■ EXTRACTED INFORMATION ■

------------

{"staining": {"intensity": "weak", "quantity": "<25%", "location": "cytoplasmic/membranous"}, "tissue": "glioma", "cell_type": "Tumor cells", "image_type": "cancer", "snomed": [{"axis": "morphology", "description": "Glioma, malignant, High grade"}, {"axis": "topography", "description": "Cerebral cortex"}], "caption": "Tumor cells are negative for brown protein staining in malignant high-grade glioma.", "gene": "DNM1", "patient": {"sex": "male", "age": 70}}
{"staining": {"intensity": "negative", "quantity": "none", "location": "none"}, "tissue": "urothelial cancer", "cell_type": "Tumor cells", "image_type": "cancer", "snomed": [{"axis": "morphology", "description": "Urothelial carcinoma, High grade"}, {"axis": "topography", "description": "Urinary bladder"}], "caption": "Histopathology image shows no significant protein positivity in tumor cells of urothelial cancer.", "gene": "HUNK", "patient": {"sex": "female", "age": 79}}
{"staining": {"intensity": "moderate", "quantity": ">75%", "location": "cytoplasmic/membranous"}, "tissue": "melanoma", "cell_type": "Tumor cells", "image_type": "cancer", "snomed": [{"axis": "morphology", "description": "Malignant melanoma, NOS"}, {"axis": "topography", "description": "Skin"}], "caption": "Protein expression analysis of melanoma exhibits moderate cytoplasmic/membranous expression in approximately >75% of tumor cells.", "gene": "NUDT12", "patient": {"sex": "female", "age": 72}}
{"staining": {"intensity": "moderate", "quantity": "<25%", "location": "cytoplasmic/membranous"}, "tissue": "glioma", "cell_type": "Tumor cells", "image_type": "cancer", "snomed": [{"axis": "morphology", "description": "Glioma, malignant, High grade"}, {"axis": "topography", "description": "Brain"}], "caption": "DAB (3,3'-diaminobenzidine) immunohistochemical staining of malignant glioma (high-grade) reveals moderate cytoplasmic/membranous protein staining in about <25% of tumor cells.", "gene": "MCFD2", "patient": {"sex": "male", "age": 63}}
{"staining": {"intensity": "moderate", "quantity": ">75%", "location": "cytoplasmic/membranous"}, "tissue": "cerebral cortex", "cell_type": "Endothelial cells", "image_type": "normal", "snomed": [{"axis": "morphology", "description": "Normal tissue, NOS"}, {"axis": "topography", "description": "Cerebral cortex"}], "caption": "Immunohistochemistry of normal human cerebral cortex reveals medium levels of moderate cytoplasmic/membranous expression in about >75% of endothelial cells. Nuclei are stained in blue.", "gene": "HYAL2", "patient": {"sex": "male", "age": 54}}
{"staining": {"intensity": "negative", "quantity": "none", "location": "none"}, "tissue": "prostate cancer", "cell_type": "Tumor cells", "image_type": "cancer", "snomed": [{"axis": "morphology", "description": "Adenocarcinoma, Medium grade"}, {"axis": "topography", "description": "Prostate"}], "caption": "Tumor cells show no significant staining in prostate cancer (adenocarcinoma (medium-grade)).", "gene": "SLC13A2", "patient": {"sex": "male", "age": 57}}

------------

■ HOW TO COMPLETE THIS TASK ■
All of the data above needs to be transcribed verbatim.

■ RESULT OF THE EXERCISE ■
{"staining": {"intensity": "weak", "quantity": "<25%", "location": "cytoplasmic/membranous"}, "tissue": "glioma", "cell_type": "Tumor cells", "image_type": "cancer", "snomed": [{"axis": "morphology", "description": "Glioma, malignant, High grade"}, {"axis": "topography", "description": "Cerebral cortex"}], "caption": "Tumor cells are negative for brown protein staining in malignant high-grade glioma.", "gene": "DNM1", "patient": {"sex": "male", "age": 70}}
{"staining": {"intensity": "negative", "quantity": "none", "location": "none"}, "tissue": "urothelial cancer", "cell_type": "Tumor cells", "image_type": "cancer", "snomed": [{"axis": "morphology", "description": "Urothelial carcinoma, High grade"}, {"axis": "topography", "description": "Urinary bladder"}], "caption": "Histopathology image shows no significant protein positivity in tumor cells of urothelial cancer.", "gene": "HUNK", "patient": {"sex": "female", "age": 79}}
{"staining": {"intensity": "moderate", "quantity": ">75%", "location": "cytoplasmic/membranous"}, "tissue": "melanoma", "cell_type": "Tumor cells", "image_type": "cancer", "snomed": [{"axis": "morphology", "description": "Malignant melanoma, NOS"}, {"axis": "topography", "description": "Skin"}], "caption": "Protein expression analysis of melanoma exhibits moderate cytoplasmic/membranous expression in approximately >75% of tumor cells.", "gene": "NUDT12", "patient": {"sex": "female", "age": 72}}
{"staining": {"intensity": "moderate", "quantity": "<25%", "location": "cytoplasmic/membranous"}, "tissue": "glioma", "cell_type": "Tumor cells", "image_type": "cancer", "snomed": [{"axis": "morphology", "description": "Glioma, malignant, High grade"}, {"axis": "topography", "description": "Brain"}], "caption": "DAB (3,3'-diaminobenzidine) immunohistochemical staining of malignant glioma (high-grade) reveals moderate cytoplasmic/membranous protein staining in about <25% of tumor cells.", "gene": "MCFD2", "patient": {"sex": "male", "age": 63}}
{"staining": {"intensity": "moderate", "quantity": ">75%", "location": "cytoplasmic/membranous"}, "tissue": "cerebral cortex", "cell_type": "Endothelial cells", "image_type": "normal", "snomed": [{"axis": "morphology", "description": "Normal tissue, NOS"}, {"axis": "topography", "description": "Cerebral cortex"}], "caption": "Immunohistochemistry of normal human cerebral cortex reveals medium levels of moderate cytoplasmic/membranous expression in about >75% of endothelial cells. Nuclei are stained in blue.", "gene": "HYAL2", "patient": {"sex": "male", "age": 54}}
{"staining": {"intensity": "negative", "quantity": "none", "location": "none"}, "tissue": "prostate cancer", "cell_type": "Tumor cells", "image_type": "cancer", "snomed": [{"axis": "morphology", "description": "Adenocarcinoma, Medium grade"}, {"axis": "topography", "description": "Prostate"}], "caption": "Tumor cells show no significant staining in prostate cancer (adenocarcinoma (medium-grade)).", "gene": "SLC13A2", "patient": {"sex": "male", "age": 57}}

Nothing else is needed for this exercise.